Problem to work on: Transcribe, word for word and in full, the reviews below of a book on Islamic theology and the problem of suffering.

Page extract:
The majority of this work could be used to study the idea of God and His omnibenevolence and omnipotence in Islam. Anyone interested in a careful but clear presentation of the idea of God in Islam will find this new work well worth the time put into it.
This is an excellent work, although the title does not really match the content.
This is a brilliant introduction to the four schools of Aqidah (Mutazilism, Ash'arism, Maturidism, and Traditionalism), their origins, brief history, primary differences, and most notably their position on theodicy (the problem of evil).
I highly recommend this book to anyone who wants to understand theological differences between Muslim groups better.
This book can be thought of in two ways. The first is a theological reading of the problem of suffering and the relevant theological analyses to discuss this. The secondary point is to contextualise the problem of suffering within the Black American context. This is addressed as a response to Jones' critiques of the religious response to the idea of Black Suffering, and more specifically to his critique of God as a 'White Racist.'
It is possible to read this book purely as theological exercise, without engaging directly with the subject of Jones' critiques. I personally am not hugely familiar with Jones and the content of his writings, and so the lens through which I read was purely theological.
Jackson explores key theological concepts which are key to the exploring the God and the problem of suffering. He, in turn, provides the historical context of 4 schools of Islamic theology - namely Mu'tazilite, Ash'ari, Maturidi and Traditionalism - and talks through their views on topics such as Omnibenevolence, Omnipotence, free will, suffering, and the cause of actions. He does this to demonstrate the diversity of thought, but also to challenge Jones' assertions from multiple angles. I found these discussions to be extremely useful.

Dataset extract:
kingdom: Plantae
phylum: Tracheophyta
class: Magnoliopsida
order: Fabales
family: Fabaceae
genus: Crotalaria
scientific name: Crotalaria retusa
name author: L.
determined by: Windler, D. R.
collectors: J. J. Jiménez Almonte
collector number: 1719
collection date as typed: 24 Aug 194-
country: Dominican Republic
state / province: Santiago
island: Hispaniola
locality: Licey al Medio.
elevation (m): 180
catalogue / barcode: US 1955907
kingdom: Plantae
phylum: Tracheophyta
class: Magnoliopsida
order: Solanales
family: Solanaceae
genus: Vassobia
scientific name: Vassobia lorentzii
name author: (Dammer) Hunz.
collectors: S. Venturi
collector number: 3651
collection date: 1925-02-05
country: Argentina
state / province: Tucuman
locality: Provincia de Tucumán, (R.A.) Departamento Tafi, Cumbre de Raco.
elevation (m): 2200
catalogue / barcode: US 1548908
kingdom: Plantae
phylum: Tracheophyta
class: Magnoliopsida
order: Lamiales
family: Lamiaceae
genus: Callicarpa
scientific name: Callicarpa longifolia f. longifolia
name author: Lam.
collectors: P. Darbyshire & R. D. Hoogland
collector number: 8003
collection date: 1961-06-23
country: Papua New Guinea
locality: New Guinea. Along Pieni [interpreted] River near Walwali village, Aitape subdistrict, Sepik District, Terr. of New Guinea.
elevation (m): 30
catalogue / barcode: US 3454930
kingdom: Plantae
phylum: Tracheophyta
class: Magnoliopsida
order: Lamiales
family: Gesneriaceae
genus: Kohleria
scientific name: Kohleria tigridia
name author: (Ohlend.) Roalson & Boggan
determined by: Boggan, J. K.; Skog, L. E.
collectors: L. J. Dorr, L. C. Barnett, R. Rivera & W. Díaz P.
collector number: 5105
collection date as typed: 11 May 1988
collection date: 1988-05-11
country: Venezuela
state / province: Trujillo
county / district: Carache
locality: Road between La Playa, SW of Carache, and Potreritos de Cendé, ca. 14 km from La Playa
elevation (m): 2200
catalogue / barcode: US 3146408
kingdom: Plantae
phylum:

Solution:
The majority of this work could be used to study the idea of God and His omnibenevolence and omnipotence in Islam. Anyone interested in a careful but clear presentation of the idea of God in Islam will find this new work well worth the time put into it.
This is an excellent work, although the title does not really match the content.
This is a brilliant introduction to the four schools of Aqidah (Mutazilism, Ash'arism, Maturidism, and Traditionalism), their origins, brief history, primary differences, and most notably their position on theodicy (the problem of evil).
I highly recommend this book to anyone who wants to understand theological differences between Muslim groups better.
This book can be thought of in two ways. The first is a theological reading of the problem of suffering and the relevant theological analyses to discuss this. The secondary point is to contextualise the problem of suffering within the Black American context. This is addressed as a response to Jones' critiques of the religious response to the idea of Black Suffering, and more specifically to his critique of God as a 'White Racist.'
It is possible to read this book purely as theological exercise, without engaging directly with the subject of Jones' critiques. I personally am not hugely familiar with Jones and the content of his writings, and so the lens through which I read was purely theological.
Jackson explores key theological concepts which are key to the exploring the God and the problem of suffering. He, in turn, provides the historical context of 4 schools of Islamic theology - namely Mu'tazilite, Ash'ari, Maturidi and Traditionalism - and talks through their views on topics such as Omnibenevolence, Omnipotence, free will, suffering, and the cause of actions. He does this to demonstrate the diversity of thought, but also to challenge Jones' assertions from multiple angles. I found these discussions to be extremely useful.